Para já, deve dizer-se que o Conselho de Ilha se pronunciou em uníssono contra este Programa, estando nele representados os seguintes órgãos autárquicos, instituições e entidades: - Câmara Municipal e Assembleia Municipal (sendo por inerência os cargos dos respectivos presidentes), Câmara do Comércio e Indústria, Associação de Agricultores, Cooperativa Agrícola de Lacticínios, Deputados de Ilha à Assembleia Legislativa Regional, Associações Sindicais, Instituições Particulares de Solidariedade Social.
Tem toda a legitimidade o “lobby” terceirense em defender o que lhe interessa; só não é legítimo que queira desenvolver-se através do encarecimento do transporte de mercadorias e bens, prejudicando as gentes e empresas de várias ilhas.
Sinceramente, o que me deixa curioso também, é o silêncio ensurdecedor das nossas ilhas vizinhas.

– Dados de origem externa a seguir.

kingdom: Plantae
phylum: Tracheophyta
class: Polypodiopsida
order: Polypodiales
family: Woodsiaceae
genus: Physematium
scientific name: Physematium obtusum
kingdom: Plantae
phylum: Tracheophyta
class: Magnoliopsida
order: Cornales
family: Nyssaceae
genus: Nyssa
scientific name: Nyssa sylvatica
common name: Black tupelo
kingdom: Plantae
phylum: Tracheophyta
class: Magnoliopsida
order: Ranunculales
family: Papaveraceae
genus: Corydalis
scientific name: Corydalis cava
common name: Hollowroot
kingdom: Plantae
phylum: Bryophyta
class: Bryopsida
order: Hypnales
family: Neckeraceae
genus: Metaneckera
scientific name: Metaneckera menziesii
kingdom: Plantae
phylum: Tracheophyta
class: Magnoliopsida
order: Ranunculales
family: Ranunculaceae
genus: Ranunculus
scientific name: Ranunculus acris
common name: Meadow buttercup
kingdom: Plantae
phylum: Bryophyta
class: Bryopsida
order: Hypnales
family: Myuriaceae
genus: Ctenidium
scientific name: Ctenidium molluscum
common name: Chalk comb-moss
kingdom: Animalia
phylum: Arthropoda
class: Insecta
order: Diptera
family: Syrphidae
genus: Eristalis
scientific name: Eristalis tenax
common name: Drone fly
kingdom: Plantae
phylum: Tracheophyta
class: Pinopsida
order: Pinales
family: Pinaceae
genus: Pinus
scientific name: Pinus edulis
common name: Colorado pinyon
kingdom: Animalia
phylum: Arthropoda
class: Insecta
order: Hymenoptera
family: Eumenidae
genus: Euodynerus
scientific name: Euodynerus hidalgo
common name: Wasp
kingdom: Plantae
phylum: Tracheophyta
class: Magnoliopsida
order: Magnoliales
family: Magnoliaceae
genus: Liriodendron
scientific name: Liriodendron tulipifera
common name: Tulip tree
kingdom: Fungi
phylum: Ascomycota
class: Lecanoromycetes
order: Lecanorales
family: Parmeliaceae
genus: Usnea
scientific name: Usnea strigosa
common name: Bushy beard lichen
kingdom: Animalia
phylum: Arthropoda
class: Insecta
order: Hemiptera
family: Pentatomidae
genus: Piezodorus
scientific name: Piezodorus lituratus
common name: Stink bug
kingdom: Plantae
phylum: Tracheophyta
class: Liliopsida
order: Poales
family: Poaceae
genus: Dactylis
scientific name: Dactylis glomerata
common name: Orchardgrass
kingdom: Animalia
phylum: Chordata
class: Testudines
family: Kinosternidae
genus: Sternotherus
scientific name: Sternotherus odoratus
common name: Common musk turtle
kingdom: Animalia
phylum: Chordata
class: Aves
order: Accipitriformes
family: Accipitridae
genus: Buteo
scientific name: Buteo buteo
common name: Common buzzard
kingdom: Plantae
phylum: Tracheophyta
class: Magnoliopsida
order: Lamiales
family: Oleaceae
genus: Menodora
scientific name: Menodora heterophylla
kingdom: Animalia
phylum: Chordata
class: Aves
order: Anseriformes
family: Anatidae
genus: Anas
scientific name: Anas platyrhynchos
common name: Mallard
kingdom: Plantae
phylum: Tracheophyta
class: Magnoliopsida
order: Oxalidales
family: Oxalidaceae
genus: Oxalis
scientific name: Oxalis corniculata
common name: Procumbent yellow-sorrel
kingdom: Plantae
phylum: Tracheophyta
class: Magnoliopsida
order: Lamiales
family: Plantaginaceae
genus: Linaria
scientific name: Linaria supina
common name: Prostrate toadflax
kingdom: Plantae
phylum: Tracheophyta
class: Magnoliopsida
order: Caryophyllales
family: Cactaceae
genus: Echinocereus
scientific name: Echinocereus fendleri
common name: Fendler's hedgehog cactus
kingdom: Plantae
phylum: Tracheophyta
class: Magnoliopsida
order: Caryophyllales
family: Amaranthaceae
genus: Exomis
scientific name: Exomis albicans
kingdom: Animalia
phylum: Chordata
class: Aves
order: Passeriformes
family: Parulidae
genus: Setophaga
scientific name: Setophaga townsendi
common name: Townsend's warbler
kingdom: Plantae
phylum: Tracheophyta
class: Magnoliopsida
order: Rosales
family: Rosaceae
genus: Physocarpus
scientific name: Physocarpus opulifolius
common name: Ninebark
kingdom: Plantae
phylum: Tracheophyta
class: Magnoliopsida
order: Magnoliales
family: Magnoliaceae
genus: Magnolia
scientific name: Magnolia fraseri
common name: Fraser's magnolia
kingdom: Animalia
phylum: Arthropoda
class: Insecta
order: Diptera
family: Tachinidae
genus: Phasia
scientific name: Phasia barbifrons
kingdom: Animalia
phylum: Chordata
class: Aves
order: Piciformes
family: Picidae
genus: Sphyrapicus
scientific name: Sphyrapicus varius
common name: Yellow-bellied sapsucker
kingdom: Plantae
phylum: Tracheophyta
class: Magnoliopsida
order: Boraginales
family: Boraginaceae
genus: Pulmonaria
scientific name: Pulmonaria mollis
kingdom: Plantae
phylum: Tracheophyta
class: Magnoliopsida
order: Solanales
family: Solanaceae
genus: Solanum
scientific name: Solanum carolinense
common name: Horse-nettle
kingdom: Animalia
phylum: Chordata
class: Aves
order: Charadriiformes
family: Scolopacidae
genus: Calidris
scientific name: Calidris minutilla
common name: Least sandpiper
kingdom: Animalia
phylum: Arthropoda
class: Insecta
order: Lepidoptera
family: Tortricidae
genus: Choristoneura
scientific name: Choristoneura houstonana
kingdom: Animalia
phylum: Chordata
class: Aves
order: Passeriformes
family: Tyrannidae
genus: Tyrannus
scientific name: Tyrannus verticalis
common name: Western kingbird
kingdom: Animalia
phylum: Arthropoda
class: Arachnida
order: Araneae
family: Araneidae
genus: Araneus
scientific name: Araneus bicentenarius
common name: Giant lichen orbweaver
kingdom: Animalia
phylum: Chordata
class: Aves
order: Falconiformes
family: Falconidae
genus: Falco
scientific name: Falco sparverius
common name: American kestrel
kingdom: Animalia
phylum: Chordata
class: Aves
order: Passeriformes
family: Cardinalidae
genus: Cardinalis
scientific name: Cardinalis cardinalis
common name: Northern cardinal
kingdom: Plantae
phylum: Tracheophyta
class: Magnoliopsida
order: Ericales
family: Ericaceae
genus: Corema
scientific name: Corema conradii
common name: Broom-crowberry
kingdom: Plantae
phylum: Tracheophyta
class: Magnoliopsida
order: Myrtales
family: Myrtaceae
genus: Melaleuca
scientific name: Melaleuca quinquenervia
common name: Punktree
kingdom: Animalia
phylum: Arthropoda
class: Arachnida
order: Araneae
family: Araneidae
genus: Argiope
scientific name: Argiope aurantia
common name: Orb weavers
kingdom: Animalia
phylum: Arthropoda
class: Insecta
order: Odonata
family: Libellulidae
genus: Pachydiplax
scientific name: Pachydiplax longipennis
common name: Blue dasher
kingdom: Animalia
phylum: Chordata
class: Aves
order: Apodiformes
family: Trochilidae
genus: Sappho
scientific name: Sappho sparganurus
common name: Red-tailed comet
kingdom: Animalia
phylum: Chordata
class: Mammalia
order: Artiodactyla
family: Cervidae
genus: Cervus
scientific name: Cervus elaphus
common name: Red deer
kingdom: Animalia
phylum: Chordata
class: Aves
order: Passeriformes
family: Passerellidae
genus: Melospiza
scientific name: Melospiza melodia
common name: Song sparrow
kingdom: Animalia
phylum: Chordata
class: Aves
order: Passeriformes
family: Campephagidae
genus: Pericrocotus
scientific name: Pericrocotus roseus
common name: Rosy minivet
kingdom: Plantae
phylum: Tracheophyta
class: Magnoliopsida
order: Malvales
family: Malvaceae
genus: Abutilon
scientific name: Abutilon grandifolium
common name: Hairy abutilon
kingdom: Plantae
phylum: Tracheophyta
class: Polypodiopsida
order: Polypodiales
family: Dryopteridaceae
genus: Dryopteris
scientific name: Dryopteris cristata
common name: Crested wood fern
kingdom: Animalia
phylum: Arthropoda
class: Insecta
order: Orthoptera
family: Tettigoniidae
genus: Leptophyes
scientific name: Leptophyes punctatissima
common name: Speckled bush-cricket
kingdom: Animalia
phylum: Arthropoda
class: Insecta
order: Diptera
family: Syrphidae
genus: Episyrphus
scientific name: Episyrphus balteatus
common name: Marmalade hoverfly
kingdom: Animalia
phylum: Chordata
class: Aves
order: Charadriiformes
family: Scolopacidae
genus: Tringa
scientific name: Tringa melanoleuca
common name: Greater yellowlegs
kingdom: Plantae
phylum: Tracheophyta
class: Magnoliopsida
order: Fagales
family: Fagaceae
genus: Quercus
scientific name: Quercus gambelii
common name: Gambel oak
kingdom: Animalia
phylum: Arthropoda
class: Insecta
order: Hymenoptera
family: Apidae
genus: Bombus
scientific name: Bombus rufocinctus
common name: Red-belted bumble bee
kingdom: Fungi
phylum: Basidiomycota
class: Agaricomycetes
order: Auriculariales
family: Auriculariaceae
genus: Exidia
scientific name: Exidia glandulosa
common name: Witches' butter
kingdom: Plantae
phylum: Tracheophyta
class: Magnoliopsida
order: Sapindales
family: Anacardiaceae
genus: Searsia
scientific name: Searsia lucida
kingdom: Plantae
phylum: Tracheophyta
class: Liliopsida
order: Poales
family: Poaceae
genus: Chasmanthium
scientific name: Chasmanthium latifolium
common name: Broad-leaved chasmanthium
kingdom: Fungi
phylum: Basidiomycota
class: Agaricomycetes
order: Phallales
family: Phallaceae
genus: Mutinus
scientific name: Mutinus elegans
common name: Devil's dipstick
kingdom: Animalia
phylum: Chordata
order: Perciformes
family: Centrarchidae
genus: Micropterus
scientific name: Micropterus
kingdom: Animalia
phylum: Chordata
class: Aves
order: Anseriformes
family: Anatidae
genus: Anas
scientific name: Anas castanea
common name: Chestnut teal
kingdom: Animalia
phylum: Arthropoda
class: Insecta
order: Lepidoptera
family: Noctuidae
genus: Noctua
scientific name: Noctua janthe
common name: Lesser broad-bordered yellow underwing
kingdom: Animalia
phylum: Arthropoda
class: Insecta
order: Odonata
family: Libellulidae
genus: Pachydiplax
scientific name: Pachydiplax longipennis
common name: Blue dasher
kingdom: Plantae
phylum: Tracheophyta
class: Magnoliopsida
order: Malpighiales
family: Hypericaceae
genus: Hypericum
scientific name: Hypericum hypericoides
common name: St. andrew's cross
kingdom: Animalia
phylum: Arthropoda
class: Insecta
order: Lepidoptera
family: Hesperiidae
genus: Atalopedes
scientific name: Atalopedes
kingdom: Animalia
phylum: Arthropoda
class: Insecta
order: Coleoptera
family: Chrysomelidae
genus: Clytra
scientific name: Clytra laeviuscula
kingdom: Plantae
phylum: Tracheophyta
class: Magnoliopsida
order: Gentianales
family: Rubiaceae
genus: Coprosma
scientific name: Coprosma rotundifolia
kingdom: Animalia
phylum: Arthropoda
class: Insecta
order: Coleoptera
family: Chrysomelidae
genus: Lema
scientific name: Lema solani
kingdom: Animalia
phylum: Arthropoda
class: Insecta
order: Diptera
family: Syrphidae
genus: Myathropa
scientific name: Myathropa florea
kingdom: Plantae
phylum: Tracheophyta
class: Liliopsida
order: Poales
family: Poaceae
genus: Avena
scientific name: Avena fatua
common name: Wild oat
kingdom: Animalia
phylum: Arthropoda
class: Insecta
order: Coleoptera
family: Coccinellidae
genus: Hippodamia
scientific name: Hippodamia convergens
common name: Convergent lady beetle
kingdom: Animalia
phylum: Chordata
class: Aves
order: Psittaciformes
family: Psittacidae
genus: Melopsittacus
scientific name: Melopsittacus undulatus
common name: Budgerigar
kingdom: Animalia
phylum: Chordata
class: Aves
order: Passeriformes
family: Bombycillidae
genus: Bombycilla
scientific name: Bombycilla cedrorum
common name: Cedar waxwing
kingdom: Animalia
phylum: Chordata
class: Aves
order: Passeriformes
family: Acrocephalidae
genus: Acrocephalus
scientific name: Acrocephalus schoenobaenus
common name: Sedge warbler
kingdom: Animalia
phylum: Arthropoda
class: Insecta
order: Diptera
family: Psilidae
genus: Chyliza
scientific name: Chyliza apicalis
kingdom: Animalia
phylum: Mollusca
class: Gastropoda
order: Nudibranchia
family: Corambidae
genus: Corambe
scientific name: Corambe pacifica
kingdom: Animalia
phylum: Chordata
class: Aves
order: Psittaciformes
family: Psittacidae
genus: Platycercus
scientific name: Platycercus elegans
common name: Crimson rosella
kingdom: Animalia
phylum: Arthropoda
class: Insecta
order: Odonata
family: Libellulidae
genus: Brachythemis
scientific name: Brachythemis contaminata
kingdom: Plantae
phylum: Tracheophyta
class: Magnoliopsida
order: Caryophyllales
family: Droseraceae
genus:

- Expressa a importância da fileira do mar, os Açores enquanto espaço de excelência científica e tecnológica; reforça o papel da Horta, enquanto centro urbano com potencialidades para o desenvolvimento de serviços de base urbana, mas também como cidade porta da internacionalização do arquipélago; a Horta está entre as cidades onde se encontram os centros de ciência e tecnologia e que têm condições para a criação de um Parque Tecnológico; defende um espaço urbano policêntrico baseado nas relações de proximidade entre as ilhas do Triângulo - defendendo a regularidade dos transportes marítimos, permitindo a criação de um território mais alargado; os riscos vulcânicos, sismos, e outros riscos geológicos, são assumidos com a relevância que merecem, dando um prazo de 3 anos para a publicação das cartas de risco sísmico/ perigo geológico e a sua regulamentação; inclui as normas específicas de carácter territorial apresentadas para a ilha do Faial; faz referência à melhoria das condições da pista e de funcionamento do Aeroporto da Horta - incluídas nas normas específicas para a ilha, que deverão salvaguardar a realização de voos para o Continente Americano.